In The Quiet
IN THE QUIET, tucked away side of the island, far from the open lake, a boulder has stood for, oh, about 10,000 years. Give or take, since the retreat of the last glacier. For all those millennia, nothing happened with that boulder. The bark canoes of the Anishinaabe passed by, the brigades of the fur traders, the arrival of lumbermen and miners and later commercial fishermen and resorters. 30 years ago we came to the island.
In all that time, the boulder never moved. But there began —100, 500, 2,000, 5,000 years ago—to be a small crack. It widened slowly, incrementally. Not enough so you could even notice over 30 years, but it was there. I used to like to look through that crack and get an interestingly framed view of the lake. Then one day I came back to my boulder and something was different. Where nothing had changed for 10,000 years, something had changed. Something had moved! The crack had widened just enough, gravity had pulled, and half the great rock had fallen into the still water of the little bay. I had been there only 3 days earlier, and the boulder stood still as ever. As it always had.

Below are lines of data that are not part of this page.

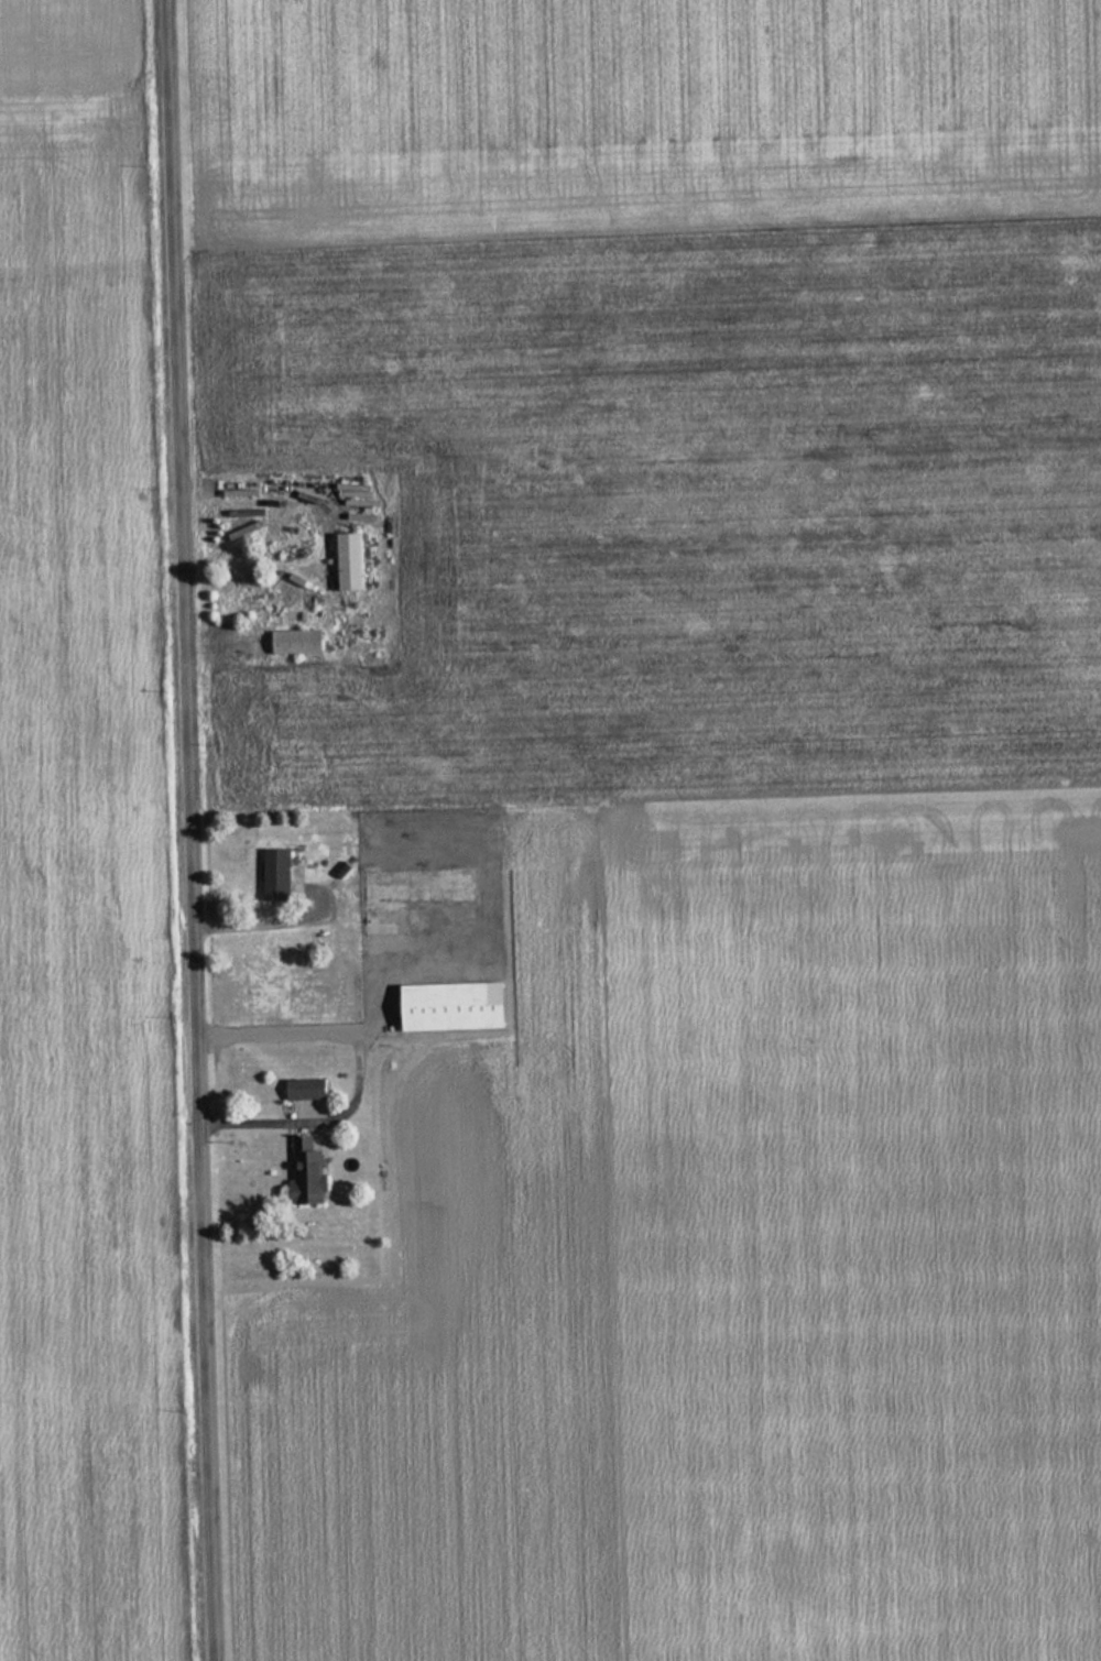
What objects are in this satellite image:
crop: (66, 46)
crop: (641, 113)
building: (348, 561)
building: (295, 642)
road: (184, 830)
building: (277, 874)
crop: (80, 916)
crop: (710, 942)
building: (452, 1006)
road: (355, 1068)
building: (304, 1089)
building: (305, 1173)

How I wished I had been there to see the moment, to hear the splash. But I could only imagine it. Yet the imagining is important. Sometimes we think that because something has always been, it will always be. Often the change we hope for or long for seems forever in coming. But change does come. In its own time. Perhaps even in geologic time. In boulder time. We may not be there to hear it or see it, or even expect it, but change is coming.
Of course, I love that fact that my boulder is still there. I like to look at the clean, sharp angles, and to admire the fresh, white plane of newly exposed rock, bright against the green forest, sometimes catching a ray of morning sunlight.